Hey @kumarneeraj2005, great news! 🎉 The HUB has been fully updated with all the latest fixes from https://github.com/ultralytics/ultralytics/pull/10415, thanks to the examples you provided for debugging. 🛠️

Please give your dataset upload and training another go, and don't hesitate to reach out if you encounter any more issues or have suggestions for improvement. Your input is incredibly valuable in enhancing our product. Looking forward to hearing from you! 😊

kumarneeraj2005 commented 1 week ago

@glenn-jocher Thanks, Able to upload dataset. While training on your cloud it showing 116 hours for 64K images, could you please tell me is it normal behaviour ?? Is any way to reduce the training time ? and can we have an option to select better GPU except your T4. image

sergiuwaxmann commented 1 week ago

@kumarneeraj2005 I am glad the upload works. Once again, thank you for bringing this to our attention! The estimated remaining training time is adjusted during training (it takes us a few epochs to calculate remaining time more accurately).

kumarneeraj2005 commented 1 week ago

@sergiuwaxmann @glenn-jocher could you please explain why your system is deducting 2 bills for single model training ??

image
sergiuwaxmann commented 1 week ago

@kumarneeraj2005 It looks like you resumed training. This might be a UI issue (not showing the first training session as completed). I will investigate our system and refund the extra charges if the balance was subtracted two times.

glenn-jocher commented 1 week ago

@glenn-jocher Thanks, Able to upload dataset. While training on your cloud it showing 116 hours for 64K images, could you please tell me is it normal behaviour ?? Is any way to reduce the training time ? and can we have an option to select better GPU except your T4. image

@kumarneeraj2005 hi there! About your training time question, yes this is a long time! We are working on supporting newer GPUs soon like NVIDIA L4 GPUs and NVIDIA L40S GPUs from the Ada-Lovelace generation which should be able to complete your training much faster. Hopefully we will have these updates in place over the next few months as we continue to update HUB with the best features and fixes.
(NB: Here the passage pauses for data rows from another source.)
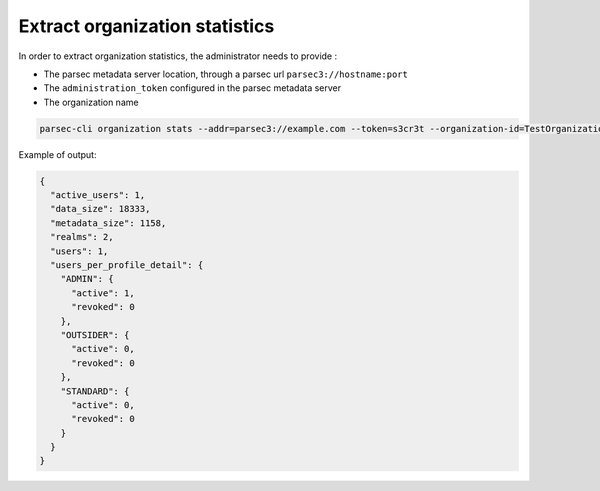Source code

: .. Parsec Cloud (https://parsec.cloud) Copyright (c) BUSL-1.1 2016-present Scille SAS

.. _doc_hosting_stats_organization:

Extract organization statistics
===============================

In order to extract organization statistics, the administrator needs to provide :

- The parsec metadata server location, through a parsec url ``parsec3://hostname:port``
- The ``administration_token`` configured in the parsec metadata server
- The organization name

.. code-block:: shell

    parsec-cli organization stats --addr=parsec3://example.com --token=s3cr3t --organization-id=TestOrganization

Example of output:

.. code-block:: json

    {
      "active_users": 1,
      "data_size": 18333,
      "metadata_size": 1158,
      "realms": 2,
      "users": 1,
      "users_per_profile_detail": {
        "ADMIN": {
          "active": 1,
          "revoked": 0
        },
        "OUTSIDER": {
          "active": 0,
          "revoked": 0
        },
        "STANDARD": {
          "active": 0,
          "revoked": 0
        }
      }
    }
kumarneeraj2005 commented 1 week ago

@kumarneeraj2005 It looks like you resumed training. This might be a UI issue (not showing the first training session as completed). I will investigate our system and refund the extra charges if the balance was subtracted two times.

@sergiuwaxmann any update on this ?

sergiuwaxmann commented 1 week ago

@kumarneeraj2005 I replied on the other issue you opened.